I like these country trains best. The silent fields, native animals and weary truck drivers the only witnesses to its journey,as the train thunders through towns and cities, villages and nowheres, mostly, around here, while the moon looks down upon it.

As I lay in the dark, I envy that train, getting to see the trees and the fields where the clouds part long enough to allow the moon to expose them.

If I wasn’t terrified of serial killers, I would get my licence just so I could go and hang out, alone, in the bush, staring at trees and bugs and dirt, and not having to explain myself to the people who want to know why?

There is no why. I just really like staring at shit.
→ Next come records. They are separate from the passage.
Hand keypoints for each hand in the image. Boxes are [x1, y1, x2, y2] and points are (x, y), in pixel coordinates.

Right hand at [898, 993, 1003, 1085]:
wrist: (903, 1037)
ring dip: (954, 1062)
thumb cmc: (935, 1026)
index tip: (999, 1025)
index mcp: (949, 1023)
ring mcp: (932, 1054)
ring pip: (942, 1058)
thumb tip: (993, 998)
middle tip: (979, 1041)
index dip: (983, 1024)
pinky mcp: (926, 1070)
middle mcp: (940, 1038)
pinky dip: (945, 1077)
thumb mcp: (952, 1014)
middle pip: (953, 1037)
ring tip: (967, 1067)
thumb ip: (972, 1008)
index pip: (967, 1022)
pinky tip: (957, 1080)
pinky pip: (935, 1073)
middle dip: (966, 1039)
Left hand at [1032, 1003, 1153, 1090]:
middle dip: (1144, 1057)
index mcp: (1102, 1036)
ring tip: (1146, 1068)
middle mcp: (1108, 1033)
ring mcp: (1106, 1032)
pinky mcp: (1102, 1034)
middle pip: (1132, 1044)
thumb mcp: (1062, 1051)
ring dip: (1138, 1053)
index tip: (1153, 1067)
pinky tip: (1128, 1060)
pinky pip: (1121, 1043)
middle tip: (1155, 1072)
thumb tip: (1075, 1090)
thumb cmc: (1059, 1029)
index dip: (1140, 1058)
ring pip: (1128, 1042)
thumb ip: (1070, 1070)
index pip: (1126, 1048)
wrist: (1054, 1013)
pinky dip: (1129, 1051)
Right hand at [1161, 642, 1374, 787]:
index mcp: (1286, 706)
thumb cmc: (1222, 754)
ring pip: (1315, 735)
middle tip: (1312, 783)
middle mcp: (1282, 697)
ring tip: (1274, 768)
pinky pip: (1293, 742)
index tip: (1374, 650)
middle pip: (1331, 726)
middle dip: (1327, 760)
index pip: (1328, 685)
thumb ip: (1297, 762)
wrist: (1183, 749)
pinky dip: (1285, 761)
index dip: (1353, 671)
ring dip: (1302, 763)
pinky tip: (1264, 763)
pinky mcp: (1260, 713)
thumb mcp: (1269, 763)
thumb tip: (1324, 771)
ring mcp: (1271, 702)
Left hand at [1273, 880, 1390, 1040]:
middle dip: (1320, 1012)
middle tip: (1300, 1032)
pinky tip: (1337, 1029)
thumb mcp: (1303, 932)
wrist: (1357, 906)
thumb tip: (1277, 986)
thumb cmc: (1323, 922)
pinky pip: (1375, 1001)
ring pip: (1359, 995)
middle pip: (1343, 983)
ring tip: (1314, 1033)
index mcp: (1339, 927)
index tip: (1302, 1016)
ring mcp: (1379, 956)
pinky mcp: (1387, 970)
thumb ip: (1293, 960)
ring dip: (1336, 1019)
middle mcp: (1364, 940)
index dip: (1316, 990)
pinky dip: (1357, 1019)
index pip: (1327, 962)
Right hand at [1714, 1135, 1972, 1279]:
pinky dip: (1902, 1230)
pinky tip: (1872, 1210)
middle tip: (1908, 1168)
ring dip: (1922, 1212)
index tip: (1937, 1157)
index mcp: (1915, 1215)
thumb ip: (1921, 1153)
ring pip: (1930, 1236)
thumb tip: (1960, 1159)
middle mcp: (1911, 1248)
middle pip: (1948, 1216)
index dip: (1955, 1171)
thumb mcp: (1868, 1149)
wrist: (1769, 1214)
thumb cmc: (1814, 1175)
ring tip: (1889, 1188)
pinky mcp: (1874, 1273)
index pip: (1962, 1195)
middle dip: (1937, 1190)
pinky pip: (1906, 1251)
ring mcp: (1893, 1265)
Unfortunately, there’s that whole thing about me having the very worst sense of direction in the history of mankind, so going out in the bush, alone, is probably the very worst thing I could do, unless my goal was to: probably break my ankle and then get eaten alive by ants.

Which it is not.

Of course, I digress, and thus take you back to trains:

Toot toot, motherfuckers.

Today is made up of unicorns galloping on rainbows.

Today is my RDO – my fortnightly paid day off, that I look forward to every single work day.

It’s that shining beacon of hope when my alarm goes off at 7am, that comforting hug when I’m shivering in our office, and that happy place I go to when I’m cursing the world for not allowing me to go to work in my pyjamas.

I don’t get dressed on my RDO until the very last possible minute.

I schedule my day around all the things I can get away with doing in my pyjamas. Sitting in front of the computer, trawling the internet ranks highest among those tasks and often leaves my To Do list roughly… ignored.

I am not quite sure what today will bring. It is only 8:45am, and I have until midday to have this morning’s dishes washed.

That leaves a significant amount of ps3 time before the shower calls my name with its wet, seductive whisper.

Time to go mage-burn the shit out of some Giant Spiders.